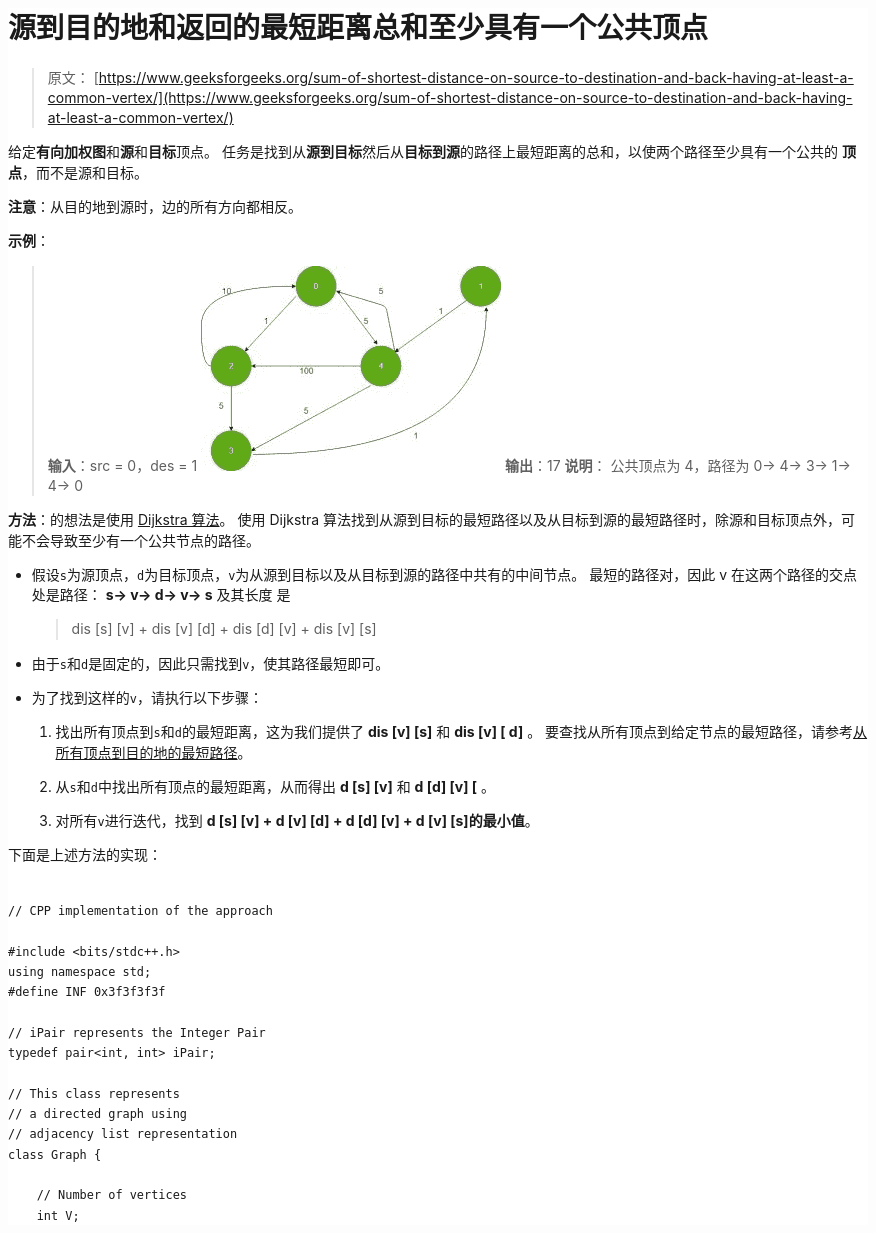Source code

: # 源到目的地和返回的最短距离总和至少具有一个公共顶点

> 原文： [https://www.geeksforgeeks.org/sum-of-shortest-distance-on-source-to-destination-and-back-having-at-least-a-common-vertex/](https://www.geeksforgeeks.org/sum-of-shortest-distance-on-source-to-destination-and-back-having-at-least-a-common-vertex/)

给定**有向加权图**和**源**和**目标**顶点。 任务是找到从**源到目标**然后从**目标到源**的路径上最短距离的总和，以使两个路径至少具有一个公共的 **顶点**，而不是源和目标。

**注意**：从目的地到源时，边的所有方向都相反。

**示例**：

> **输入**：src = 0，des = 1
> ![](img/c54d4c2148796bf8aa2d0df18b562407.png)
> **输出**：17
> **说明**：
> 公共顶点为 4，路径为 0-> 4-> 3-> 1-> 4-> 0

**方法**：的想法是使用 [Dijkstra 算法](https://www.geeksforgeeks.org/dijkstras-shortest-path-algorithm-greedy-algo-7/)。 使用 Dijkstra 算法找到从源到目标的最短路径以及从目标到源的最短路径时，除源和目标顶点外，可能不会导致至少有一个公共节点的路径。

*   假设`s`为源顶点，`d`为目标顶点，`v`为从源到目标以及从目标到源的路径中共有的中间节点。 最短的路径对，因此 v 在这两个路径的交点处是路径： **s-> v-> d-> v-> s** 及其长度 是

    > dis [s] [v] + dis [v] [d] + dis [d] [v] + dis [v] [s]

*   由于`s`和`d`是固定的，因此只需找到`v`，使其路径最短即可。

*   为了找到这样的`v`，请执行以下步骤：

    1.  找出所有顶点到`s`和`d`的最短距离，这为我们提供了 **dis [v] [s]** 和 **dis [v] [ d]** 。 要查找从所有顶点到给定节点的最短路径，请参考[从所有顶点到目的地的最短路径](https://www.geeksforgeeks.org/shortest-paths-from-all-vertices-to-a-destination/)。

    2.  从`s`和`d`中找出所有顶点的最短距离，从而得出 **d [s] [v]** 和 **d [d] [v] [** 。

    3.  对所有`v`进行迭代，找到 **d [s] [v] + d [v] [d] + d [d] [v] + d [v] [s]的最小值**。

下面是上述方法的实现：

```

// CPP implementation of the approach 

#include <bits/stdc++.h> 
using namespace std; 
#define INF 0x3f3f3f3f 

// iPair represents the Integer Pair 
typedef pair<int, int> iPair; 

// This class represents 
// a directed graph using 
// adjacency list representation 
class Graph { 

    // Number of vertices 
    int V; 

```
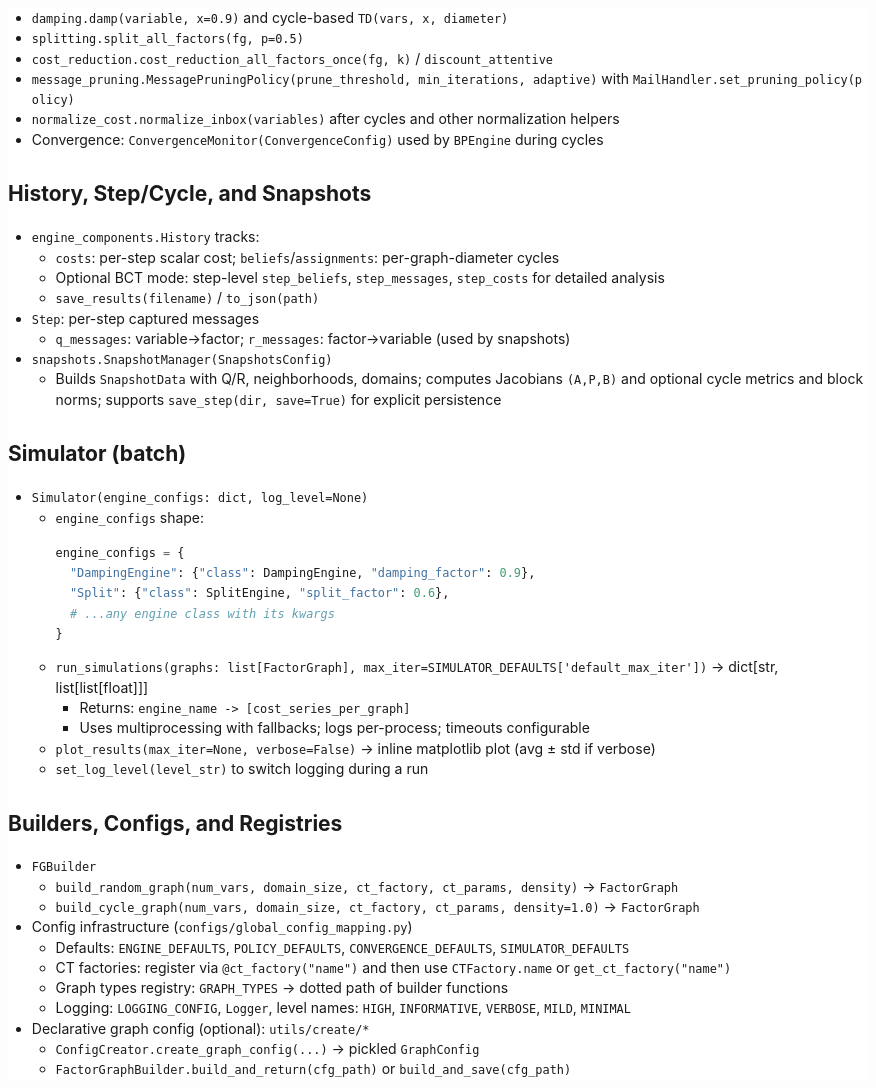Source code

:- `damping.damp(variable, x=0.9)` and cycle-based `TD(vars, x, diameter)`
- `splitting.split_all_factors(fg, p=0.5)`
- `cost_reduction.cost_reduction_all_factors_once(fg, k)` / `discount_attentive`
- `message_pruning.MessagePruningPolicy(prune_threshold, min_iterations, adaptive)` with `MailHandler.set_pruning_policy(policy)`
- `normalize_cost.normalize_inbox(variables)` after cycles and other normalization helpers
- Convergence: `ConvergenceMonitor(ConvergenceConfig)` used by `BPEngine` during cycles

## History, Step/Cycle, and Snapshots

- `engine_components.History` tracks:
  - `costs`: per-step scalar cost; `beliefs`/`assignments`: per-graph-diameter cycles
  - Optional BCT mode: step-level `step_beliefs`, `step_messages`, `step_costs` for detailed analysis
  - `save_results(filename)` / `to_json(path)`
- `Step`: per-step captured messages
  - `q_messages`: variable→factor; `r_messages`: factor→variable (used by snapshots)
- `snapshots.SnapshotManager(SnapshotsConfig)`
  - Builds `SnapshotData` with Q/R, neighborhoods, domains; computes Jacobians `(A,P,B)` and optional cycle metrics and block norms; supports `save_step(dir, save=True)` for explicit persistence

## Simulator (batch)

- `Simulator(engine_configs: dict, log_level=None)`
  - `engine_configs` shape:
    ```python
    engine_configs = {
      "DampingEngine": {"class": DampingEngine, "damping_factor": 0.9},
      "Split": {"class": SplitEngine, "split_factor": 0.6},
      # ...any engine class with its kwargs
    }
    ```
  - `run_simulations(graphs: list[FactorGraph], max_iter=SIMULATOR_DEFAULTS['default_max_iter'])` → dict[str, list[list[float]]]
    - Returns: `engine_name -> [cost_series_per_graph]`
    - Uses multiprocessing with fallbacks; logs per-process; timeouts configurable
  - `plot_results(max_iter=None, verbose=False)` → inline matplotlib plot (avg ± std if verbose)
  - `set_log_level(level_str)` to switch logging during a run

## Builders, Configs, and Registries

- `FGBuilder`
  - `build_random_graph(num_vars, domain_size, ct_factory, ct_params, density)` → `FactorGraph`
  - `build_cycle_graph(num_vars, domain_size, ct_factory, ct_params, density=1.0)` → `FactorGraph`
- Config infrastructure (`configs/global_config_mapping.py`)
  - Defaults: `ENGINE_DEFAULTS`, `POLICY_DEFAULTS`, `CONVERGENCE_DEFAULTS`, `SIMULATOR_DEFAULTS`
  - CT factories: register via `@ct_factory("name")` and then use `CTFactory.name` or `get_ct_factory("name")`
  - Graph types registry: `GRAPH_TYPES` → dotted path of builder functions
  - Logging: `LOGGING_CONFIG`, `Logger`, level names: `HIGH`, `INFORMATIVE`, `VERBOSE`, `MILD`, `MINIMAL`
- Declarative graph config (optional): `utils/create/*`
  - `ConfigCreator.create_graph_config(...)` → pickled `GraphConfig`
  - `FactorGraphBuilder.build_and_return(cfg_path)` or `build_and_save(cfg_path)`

────

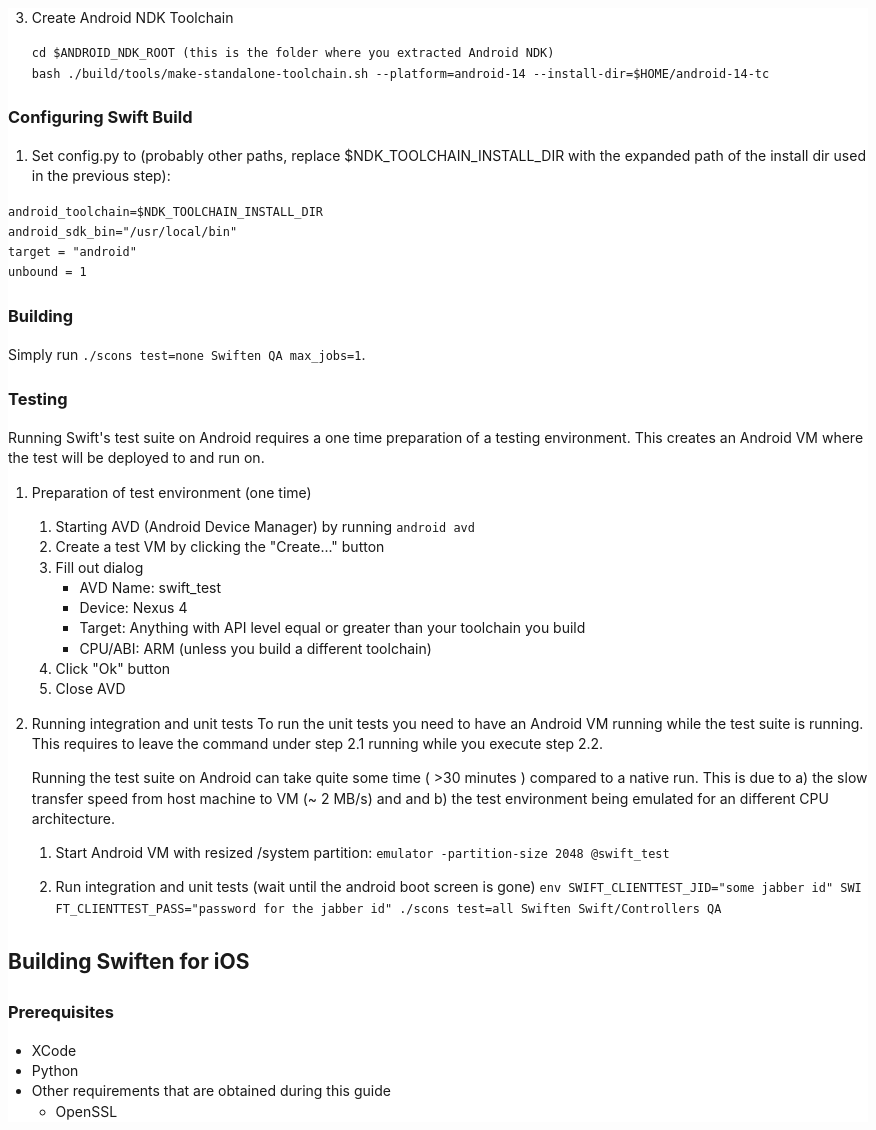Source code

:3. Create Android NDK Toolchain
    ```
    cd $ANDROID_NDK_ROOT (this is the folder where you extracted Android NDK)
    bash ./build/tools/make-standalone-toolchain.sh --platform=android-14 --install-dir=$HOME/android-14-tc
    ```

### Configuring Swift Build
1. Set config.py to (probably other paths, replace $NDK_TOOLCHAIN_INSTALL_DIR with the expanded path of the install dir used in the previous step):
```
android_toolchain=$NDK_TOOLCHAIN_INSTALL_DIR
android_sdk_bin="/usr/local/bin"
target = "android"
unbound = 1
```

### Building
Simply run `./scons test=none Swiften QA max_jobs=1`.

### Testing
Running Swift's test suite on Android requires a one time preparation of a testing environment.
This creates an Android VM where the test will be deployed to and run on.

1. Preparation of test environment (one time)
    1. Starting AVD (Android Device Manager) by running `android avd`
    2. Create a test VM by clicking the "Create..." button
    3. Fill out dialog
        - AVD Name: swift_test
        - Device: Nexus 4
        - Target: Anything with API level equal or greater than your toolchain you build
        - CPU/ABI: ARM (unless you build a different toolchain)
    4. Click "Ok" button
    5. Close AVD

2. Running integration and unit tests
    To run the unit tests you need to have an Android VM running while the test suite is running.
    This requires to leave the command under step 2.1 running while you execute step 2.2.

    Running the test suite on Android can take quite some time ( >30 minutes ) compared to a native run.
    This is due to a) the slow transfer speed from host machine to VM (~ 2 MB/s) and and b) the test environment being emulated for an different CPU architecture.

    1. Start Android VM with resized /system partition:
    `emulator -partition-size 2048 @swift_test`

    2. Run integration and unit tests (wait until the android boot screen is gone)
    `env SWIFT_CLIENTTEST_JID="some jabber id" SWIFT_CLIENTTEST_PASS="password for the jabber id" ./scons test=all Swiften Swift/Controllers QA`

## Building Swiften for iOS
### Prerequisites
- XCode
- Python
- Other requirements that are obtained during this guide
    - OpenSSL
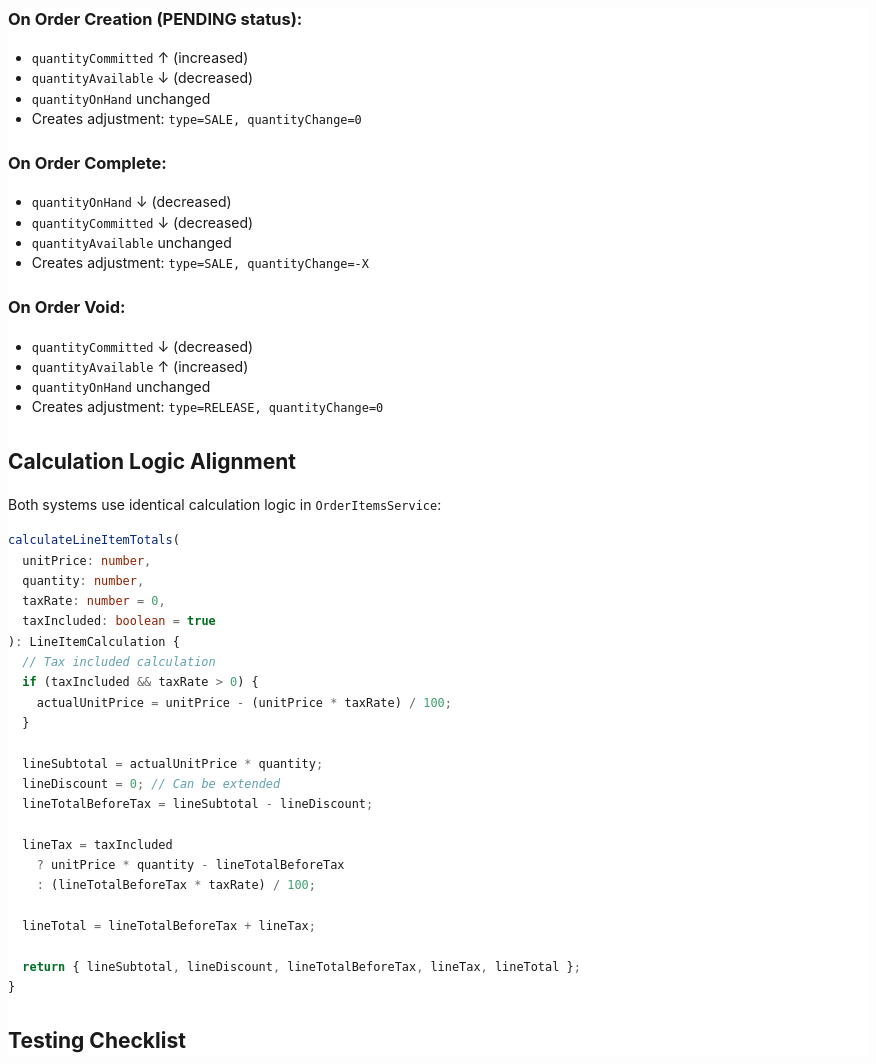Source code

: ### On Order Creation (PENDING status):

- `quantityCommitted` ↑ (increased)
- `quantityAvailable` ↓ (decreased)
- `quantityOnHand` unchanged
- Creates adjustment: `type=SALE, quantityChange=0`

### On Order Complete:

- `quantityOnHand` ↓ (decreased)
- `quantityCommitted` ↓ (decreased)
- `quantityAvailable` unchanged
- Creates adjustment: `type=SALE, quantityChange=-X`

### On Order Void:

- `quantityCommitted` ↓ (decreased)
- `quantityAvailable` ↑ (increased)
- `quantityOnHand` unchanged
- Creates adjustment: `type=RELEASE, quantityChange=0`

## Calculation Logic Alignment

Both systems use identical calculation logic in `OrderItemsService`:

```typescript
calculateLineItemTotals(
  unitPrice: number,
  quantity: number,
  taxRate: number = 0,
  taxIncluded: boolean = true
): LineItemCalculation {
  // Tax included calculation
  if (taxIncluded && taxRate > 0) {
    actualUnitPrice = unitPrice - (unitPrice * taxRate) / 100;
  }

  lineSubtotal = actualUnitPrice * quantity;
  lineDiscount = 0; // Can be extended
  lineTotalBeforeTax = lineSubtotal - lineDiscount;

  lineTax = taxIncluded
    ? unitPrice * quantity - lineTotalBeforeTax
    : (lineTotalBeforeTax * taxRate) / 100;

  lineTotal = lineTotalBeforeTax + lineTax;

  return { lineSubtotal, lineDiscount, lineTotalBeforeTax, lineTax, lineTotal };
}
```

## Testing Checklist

────

→ **TASK ITEM**
Among the lines above, which ones include the word "iPair"? Copy them.

→ **EXERCISE RESPONSE**
// iPair represents the Integer Pair 
typedef pair<int, int> iPair; 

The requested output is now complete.